Not being smug (really couldn’t feel less smug) but maybe someone who actually takes these products for epilepsy should be participating in the decisions about them. I’m not applying. Grrr.
http://www.bloomberg.com/news/2010-08-04/epilepsy-drugs-don-t-increase-risk-of-suicide-despite-warning-study-finds.html
Karl in FL
My question is the insurance issue. In having the test, and assuming a positive response, do I become ineligible for insurance at some time in the future? Or, are my rates higher?
snugpharma
worth noting:
Editorial: Biomarkers Aid Diagnosis of Alzheimer’s Disease
“The article by De Meyer et al in this month’s issue of the Archives presents a novel method of analyzing cerebrospinal fluid (CSF) biomarker data and determining how these data map onto the clinical diagnoses of Alzheimer’s disease, mild cognitive impairment and healthy control subjects,” write A. Zara Herskovits, M.D., Ph.D., of Brigham and Women’s Hospital, and John H. Growdon, M.D., of Massachusetts General Hospital, Boston, in an accompanying editorial.

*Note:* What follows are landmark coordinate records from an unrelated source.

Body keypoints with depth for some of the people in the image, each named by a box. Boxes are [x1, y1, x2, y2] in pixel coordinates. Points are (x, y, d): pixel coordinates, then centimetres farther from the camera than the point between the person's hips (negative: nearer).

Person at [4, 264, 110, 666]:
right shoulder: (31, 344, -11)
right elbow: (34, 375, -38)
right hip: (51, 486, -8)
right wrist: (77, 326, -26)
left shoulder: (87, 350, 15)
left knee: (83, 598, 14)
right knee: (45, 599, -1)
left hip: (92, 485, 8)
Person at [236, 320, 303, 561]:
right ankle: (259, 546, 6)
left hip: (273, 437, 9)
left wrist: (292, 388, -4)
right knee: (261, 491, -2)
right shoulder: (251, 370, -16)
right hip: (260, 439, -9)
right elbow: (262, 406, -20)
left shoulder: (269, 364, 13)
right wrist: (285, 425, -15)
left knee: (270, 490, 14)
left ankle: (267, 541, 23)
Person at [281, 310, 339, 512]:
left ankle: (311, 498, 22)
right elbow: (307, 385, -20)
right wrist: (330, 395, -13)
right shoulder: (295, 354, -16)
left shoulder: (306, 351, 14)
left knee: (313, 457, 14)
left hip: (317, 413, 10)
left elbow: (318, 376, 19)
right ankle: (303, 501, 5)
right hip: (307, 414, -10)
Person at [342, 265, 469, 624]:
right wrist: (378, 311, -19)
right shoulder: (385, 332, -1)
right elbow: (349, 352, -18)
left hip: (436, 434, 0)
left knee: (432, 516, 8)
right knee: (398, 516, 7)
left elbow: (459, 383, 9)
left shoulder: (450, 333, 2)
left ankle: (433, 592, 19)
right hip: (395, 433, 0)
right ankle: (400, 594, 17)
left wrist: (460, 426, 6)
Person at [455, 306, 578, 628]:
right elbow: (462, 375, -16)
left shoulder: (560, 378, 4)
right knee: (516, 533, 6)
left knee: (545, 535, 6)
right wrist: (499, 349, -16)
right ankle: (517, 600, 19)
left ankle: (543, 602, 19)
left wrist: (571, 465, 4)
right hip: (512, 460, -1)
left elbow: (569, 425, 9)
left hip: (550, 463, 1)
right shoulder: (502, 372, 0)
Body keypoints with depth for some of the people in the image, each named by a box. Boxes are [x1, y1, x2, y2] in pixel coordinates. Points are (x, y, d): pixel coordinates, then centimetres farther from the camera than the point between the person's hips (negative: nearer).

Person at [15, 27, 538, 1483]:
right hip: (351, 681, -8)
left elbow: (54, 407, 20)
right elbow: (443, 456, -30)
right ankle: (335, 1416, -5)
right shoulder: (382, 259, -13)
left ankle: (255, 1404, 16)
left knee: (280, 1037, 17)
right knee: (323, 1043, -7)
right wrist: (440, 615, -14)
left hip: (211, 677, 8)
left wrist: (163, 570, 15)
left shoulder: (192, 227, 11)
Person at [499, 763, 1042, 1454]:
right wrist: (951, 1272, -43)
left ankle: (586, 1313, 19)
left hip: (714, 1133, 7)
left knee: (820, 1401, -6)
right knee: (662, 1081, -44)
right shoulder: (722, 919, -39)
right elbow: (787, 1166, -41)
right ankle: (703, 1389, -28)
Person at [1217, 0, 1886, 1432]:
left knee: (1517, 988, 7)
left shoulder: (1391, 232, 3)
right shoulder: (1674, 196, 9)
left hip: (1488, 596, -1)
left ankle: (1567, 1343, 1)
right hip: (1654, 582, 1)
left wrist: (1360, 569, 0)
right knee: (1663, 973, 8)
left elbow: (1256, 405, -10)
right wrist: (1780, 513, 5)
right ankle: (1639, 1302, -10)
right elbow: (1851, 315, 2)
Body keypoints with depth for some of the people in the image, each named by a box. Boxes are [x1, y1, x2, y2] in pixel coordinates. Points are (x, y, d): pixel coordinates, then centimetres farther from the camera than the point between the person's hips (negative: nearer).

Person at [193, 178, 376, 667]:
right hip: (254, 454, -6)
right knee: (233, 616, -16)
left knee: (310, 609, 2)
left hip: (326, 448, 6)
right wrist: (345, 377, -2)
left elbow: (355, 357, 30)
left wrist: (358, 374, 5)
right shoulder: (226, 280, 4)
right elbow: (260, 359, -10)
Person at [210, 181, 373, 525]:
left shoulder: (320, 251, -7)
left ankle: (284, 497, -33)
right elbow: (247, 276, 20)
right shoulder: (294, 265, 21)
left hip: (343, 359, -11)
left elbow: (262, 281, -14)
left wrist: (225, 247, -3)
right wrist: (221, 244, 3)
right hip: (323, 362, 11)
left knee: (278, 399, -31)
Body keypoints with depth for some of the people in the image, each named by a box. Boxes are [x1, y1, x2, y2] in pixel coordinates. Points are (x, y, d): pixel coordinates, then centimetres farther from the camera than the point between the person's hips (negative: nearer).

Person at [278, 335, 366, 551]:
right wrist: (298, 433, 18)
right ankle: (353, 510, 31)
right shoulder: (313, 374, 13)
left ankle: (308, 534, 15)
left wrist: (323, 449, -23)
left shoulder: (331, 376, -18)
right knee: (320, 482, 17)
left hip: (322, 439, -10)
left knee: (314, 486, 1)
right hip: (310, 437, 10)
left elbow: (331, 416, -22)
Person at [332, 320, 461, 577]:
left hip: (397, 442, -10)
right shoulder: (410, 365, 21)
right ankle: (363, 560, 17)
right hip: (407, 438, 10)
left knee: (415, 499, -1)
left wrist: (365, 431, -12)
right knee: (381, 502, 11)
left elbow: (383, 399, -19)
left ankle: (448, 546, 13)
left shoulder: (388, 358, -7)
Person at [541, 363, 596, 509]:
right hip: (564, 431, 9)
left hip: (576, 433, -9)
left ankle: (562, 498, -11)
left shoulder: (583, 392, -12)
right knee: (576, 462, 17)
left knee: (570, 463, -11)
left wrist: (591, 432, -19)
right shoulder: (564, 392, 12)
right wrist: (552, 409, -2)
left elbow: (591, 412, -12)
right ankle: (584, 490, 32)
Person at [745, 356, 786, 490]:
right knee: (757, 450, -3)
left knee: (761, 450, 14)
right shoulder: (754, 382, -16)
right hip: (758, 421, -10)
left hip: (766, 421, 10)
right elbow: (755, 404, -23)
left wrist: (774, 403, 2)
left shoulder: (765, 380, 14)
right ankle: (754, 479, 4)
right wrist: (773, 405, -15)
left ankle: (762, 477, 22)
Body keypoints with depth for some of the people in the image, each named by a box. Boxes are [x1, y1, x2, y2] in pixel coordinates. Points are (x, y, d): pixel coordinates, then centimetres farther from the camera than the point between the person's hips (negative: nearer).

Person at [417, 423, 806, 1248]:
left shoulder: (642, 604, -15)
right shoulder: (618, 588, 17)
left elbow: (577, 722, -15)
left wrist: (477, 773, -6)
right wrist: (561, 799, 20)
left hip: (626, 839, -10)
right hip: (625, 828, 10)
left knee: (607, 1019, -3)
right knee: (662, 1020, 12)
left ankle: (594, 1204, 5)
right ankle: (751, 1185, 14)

“To date, cerebrospinal fluid analyses have not been a routine component of assessment and care for patients with cognitive impairments and suspected Alzheimer’s disease in the United States. There is now ample evidence that these measurements have value; physicians need to formulate when and how to incorporate cerebrospinal fluid measurements into their practice,” they write.
“Gazing into the future when there are neuroprotective medications for Alzheimer’s disease, we can envision a recommendation that cerebrospinal fluid analyses be implemented as a screening test to identify clinically healthy individuals at risk for mild cognitive impairment and Alzheimer’s disease. The information gained would enable early application of treatments to delay onset of symptoms or slow progression of cognitive impairments.”
Linda
Scans and spinal tap testing are similar to some existing genetic tests for Alzheimer’s disease. The common factor- a lack of accuracy. However, I foresee that these unreliable new tests will be used regardless to the advantage of big Pharma to try out drugs on unsymptomatic people who test positively for the disease. In all the discussions about these tests, the issue of what it would be like to receive a false diagnosis has not been raised. People who receive a diagnosis of Alzheimer’s would, no doubt, worry about every memory lapse and question their every decision. Others (e.g employer, family member, etc.) will treat them as though they have the disease preventing them from living fully or worse. In the end, they may never develop the disease. The ethical implications of a false diagnosis are tremendous.
Justice in MI
Thanks, snug. This seems to me to be the operative phrase: ““Gazing into the future when there are neuroprotective medications for Alzheimer’s disease…”.
Indeed, depending on potential AEs, such meds could be given empirically, and no tap necessary. Certainly concur with Linda about the implications of false diagnosis. The attendant risks, which are considerable, would again have to be outweighed by potential considerable benefit, in a future which (by definition) isn’t yet here.
pharmavet
Elmore, you’re correct on assay precision. You could Google the topic and come up with some good, albeit technical articles.
Re a single assay being the “holy grail” of AZ diagnosis, I was excited when one of my fellow grad school alumni discovered the genetic linkage between apoE4 and Alzheimer’s Disease, but it is also abundantly clear that this is a multifactorial disease, hence my caution on a single biomarker assay.